## [Problem to work on]
Please transcribe exactly the line that holds "35: (508, 586, 1.58)" and all lines that follow it to the end of the records below, omitting any pictures.
[[ Exercise data, beginning ]]
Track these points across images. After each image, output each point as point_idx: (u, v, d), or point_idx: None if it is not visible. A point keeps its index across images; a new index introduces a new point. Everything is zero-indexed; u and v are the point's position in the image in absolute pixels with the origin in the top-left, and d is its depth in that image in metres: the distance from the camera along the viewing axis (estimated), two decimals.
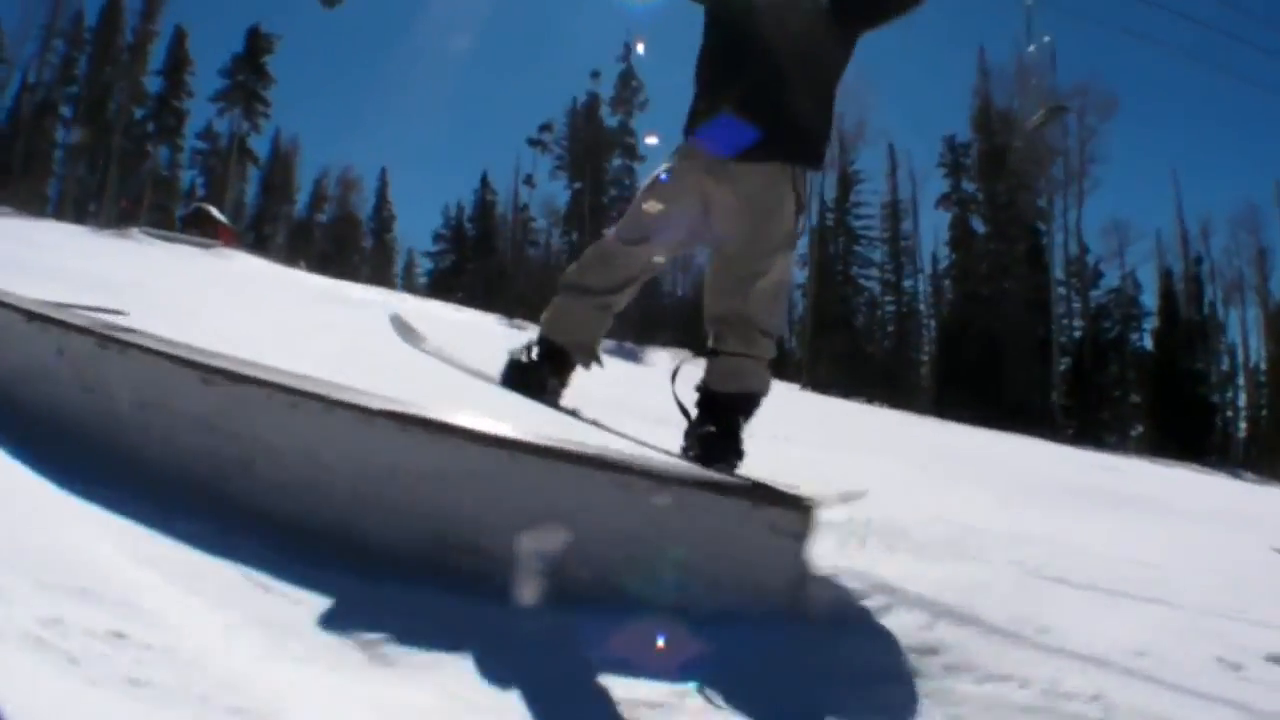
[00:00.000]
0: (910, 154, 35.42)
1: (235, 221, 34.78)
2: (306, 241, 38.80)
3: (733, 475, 1.89)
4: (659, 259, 2.46)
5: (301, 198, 41.49)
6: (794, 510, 1.67)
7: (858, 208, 35.05)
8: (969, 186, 33.73)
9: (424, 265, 41.92)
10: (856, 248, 35.12)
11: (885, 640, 1.66)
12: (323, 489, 1.70)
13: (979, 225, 33.44)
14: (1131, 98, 44.91)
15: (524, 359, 2.47)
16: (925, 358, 34.52)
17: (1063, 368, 31.38)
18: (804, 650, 1.58)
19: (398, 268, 41.82)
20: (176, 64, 36.26)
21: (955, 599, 1.84)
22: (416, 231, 60.29)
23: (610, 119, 37.28)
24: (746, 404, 2.33)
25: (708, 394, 2.33)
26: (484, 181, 40.57)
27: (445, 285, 36.02)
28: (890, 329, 35.28)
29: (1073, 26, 34.02)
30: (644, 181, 2.46)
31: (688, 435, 2.33)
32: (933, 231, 45.74)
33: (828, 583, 1.81)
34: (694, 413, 2.35)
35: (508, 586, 1.58)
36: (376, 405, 1.73)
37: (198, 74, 36.70)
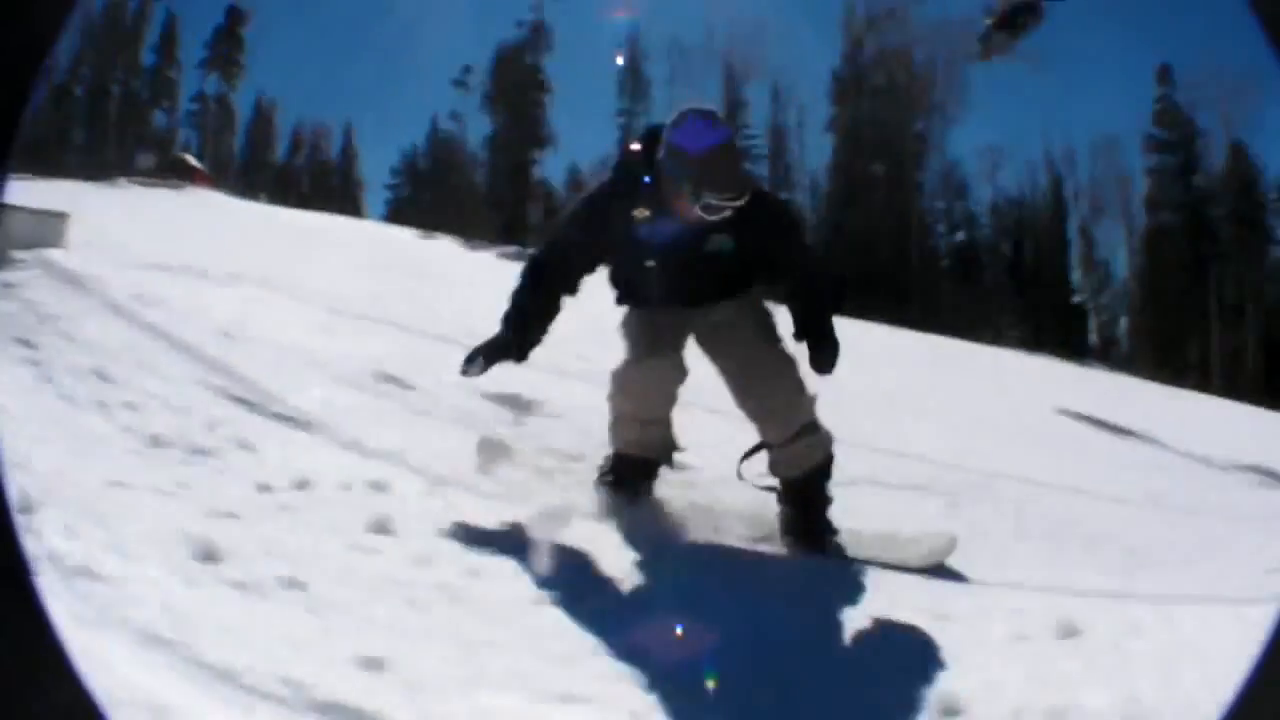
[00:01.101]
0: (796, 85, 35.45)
1: (221, 170, 37.28)
2: (288, 185, 42.02)
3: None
4: (679, 370, 2.44)
5: (282, 146, 44.68)
6: (53, 217, 4.56)
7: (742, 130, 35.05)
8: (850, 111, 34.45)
9: (383, 196, 44.40)
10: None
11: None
12: None
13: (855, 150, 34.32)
14: None
15: (610, 478, 2.54)
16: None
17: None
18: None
19: (362, 202, 44.54)
20: (168, 41, 39.32)
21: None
22: (378, 169, 60.60)
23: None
24: (820, 477, 2.40)
25: (783, 482, 2.42)
26: (434, 125, 42.73)
27: (404, 214, 39.23)
28: None
29: None
30: (626, 352, 2.49)
31: (780, 518, 2.44)
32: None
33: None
34: (776, 491, 2.44)
35: None
36: None
37: (185, 47, 39.72)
[[ Exercise data, end ]]
## [Result of this task]
35: (508, 586, 1.58)
36: (376, 405, 1.73)
37: (198, 74, 36.70)
[00:01.101]
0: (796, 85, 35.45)
1: (221, 170, 37.28)
2: (288, 185, 42.02)
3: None
4: (679, 370, 2.44)
5: (282, 146, 44.68)
6: (53, 217, 4.56)
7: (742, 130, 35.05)
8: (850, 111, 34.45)
9: (383, 196, 44.40)
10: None
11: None
12: None
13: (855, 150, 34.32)
14: None
15: (610, 478, 2.54)
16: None
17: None
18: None
19: (362, 202, 44.54)
20: (168, 41, 39.32)
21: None
22: (378, 169, 60.60)
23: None
24: (820, 477, 2.40)
25: (783, 482, 2.42)
26: (434, 125, 42.73)
27: (404, 214, 39.23)
28: None
29: None
30: (626, 352, 2.49)
31: (780, 518, 2.44)
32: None
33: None
34: (776, 491, 2.44)
35: None
36: None
37: (185, 47, 39.72)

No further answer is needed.